** DATA follows **

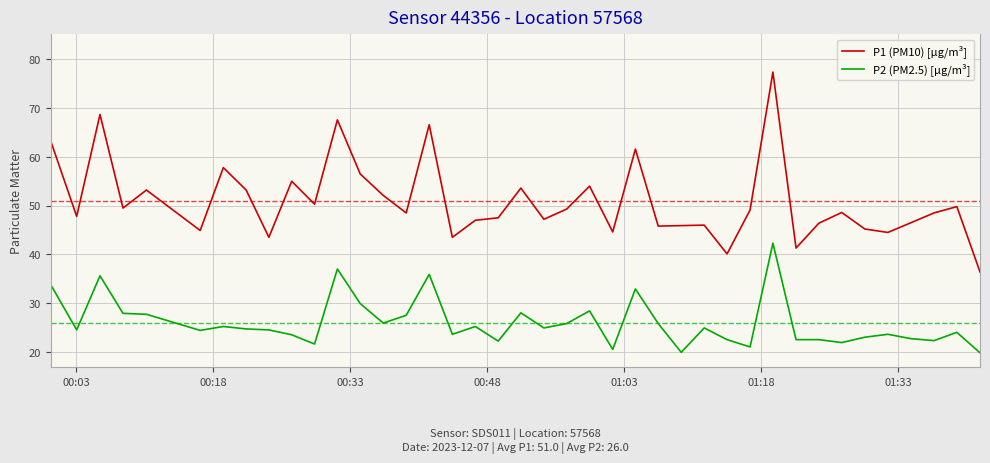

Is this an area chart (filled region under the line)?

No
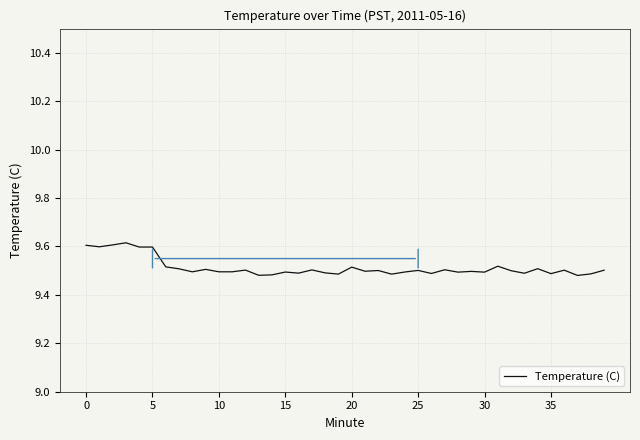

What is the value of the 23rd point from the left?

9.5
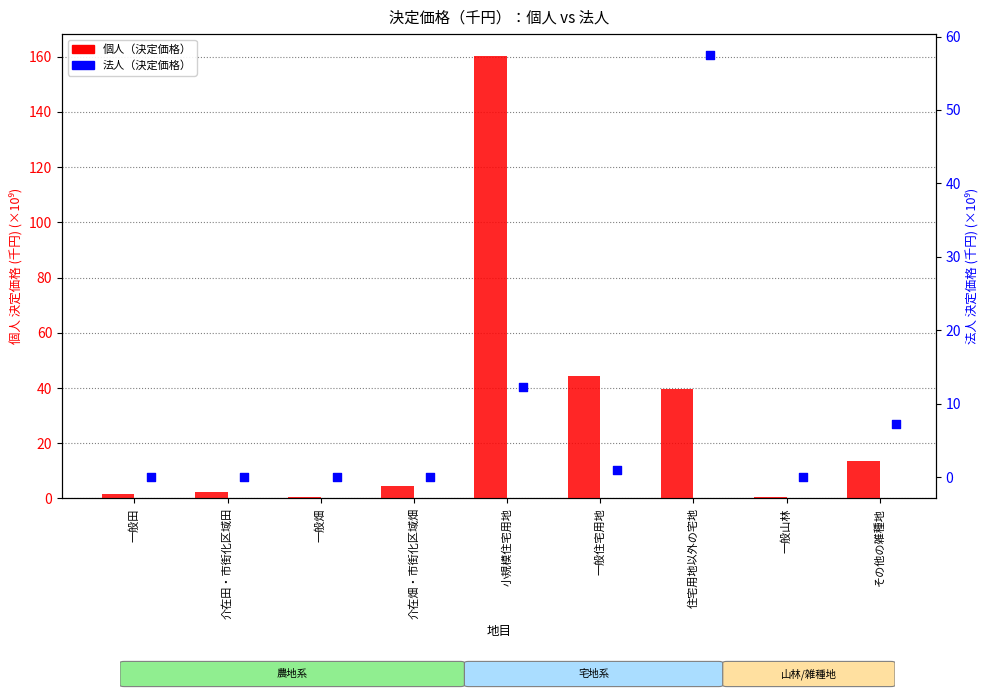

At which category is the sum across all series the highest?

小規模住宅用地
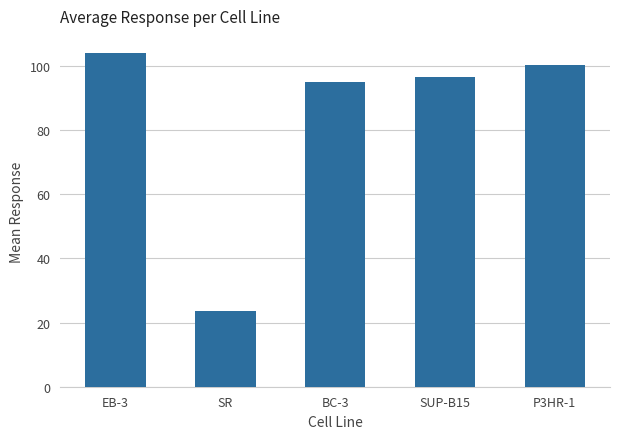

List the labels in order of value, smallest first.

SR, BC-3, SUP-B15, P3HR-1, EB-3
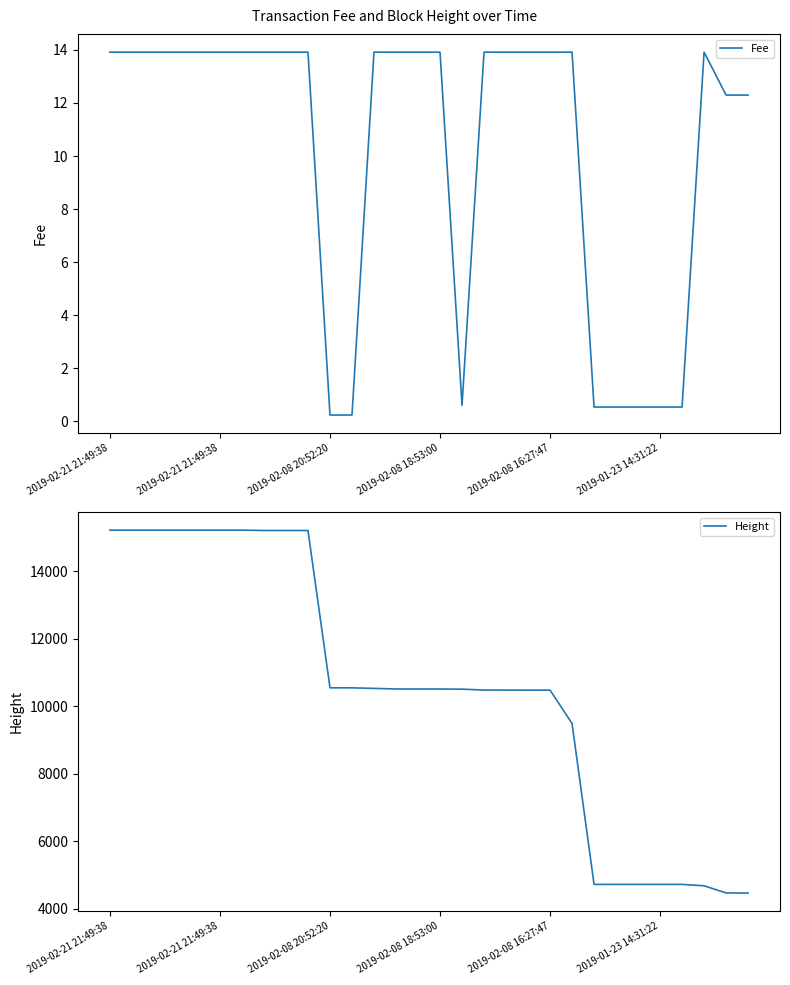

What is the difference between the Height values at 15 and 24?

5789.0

** End of DATA **

- YOUR INSTRUCTIONS -
Copy the material word for word, starting with the line that holds "What is the value" and running through the end of the material, with that line included. Leave the pictures out.

- RESPONSE -
What is the value of the 23rd point from the left?

9.5

At which category is the sum across all series the highest?

小規模住宅用地

List the labels in order of value, smallest first.

SR, BC-3, SUP-B15, P3HR-1, EB-3

What is the difference between the Height values at 15 and 24?

5789.0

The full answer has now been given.